The entire country supported its most favorite sports icon. Dr Patrick Yung Shu-hang, executive director of the Hong Kong Jockey Club Sports Medicine and Health Sciences Centre, said using Dexamethasone to improve the performance of a badminton player would have minimal impact and he had great sympathy for Lee.

Yung, who is also a consultant in the Department of Orthopedics & Traumatology of Prince Wales Hospital, said Dexamethasone is a kind of corticosteroids used therapeutically to treat inflammations, asthma and arthritis and it is different from anabolic steroids which are synthetic substances for promoting the growth of skeletal muscle for the purpose of enhancing sporting performance. Yung also remarked that Dexamethasone is very common in medical treatment and it is not banned during out-of-competition period and said there has long been debate indeed on whether this substance should be removed from the doping list.

American cyclist Yosmani Pol Rodriguez was banned in 2012 for a period of two years after an in-competition urine sample collected during the Delray Beach Twilight Criterium.
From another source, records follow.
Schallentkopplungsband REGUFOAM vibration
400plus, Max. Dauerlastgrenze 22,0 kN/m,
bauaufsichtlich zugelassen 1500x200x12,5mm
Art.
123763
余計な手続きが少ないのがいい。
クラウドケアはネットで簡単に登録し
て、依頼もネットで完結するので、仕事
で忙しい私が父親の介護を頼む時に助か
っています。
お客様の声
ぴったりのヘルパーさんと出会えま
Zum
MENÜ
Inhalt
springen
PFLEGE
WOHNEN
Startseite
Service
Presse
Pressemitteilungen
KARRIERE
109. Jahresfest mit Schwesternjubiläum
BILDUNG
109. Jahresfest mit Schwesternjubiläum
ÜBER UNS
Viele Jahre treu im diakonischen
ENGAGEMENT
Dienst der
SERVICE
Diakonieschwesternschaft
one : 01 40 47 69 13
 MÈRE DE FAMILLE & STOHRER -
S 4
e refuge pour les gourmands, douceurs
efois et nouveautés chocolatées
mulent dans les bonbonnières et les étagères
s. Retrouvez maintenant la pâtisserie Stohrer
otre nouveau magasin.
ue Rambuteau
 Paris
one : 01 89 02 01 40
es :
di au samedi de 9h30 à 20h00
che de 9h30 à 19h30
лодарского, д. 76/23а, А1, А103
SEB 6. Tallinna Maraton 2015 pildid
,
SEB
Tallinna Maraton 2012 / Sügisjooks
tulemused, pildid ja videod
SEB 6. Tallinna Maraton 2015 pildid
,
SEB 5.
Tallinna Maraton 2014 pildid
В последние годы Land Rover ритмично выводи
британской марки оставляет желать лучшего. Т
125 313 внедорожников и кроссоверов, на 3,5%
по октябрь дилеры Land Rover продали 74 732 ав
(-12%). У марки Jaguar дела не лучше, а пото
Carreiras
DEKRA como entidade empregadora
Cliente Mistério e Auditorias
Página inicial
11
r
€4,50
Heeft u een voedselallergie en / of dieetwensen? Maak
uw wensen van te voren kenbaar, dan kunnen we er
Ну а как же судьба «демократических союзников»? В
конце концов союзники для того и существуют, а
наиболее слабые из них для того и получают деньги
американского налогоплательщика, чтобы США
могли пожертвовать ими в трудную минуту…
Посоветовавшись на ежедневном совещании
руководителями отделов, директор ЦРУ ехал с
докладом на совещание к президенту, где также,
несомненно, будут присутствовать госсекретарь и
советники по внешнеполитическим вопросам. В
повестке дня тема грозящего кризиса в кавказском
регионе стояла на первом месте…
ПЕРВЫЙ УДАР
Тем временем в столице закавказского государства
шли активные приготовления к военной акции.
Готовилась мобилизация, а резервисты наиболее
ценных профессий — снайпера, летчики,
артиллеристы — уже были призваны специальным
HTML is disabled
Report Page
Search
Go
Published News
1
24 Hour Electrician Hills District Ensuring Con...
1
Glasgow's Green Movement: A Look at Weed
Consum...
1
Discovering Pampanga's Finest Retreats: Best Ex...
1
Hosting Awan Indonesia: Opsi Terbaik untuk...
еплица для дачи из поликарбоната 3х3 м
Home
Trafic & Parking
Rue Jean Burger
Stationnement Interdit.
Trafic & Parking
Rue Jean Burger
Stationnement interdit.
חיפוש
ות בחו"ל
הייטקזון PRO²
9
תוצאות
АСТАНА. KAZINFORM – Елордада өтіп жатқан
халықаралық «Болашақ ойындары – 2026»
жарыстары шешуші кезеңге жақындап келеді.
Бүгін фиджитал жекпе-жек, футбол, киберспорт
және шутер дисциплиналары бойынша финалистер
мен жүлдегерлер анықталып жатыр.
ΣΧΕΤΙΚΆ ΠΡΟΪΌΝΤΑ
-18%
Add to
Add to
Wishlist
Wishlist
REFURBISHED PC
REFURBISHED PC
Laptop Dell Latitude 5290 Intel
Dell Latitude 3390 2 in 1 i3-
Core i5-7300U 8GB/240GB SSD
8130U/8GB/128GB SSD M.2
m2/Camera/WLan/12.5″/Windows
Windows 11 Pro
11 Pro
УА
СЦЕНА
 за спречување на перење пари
Yung remarked Dexamethasone can help cyclists relieve high-altitude training-related sicknesses such as acute mountain sickness, pulmonary edema and headaches, and hence indirectly enhance performance but he can’t see any significant help for a badminton player.

Dr Yvonne Yuan Wai-yi, the former head of the Hong Kong Doping Committee, said if Lee’s B sample remains the same, he may only be able to cut down the penalty if he has a very good reason of unintentional use. Yuan added it will be difficult but, on the international scene, there are always political reasons behind final judgments and also remarked if Lee could prove he has no significant fault in the case, a sanction may be reduced.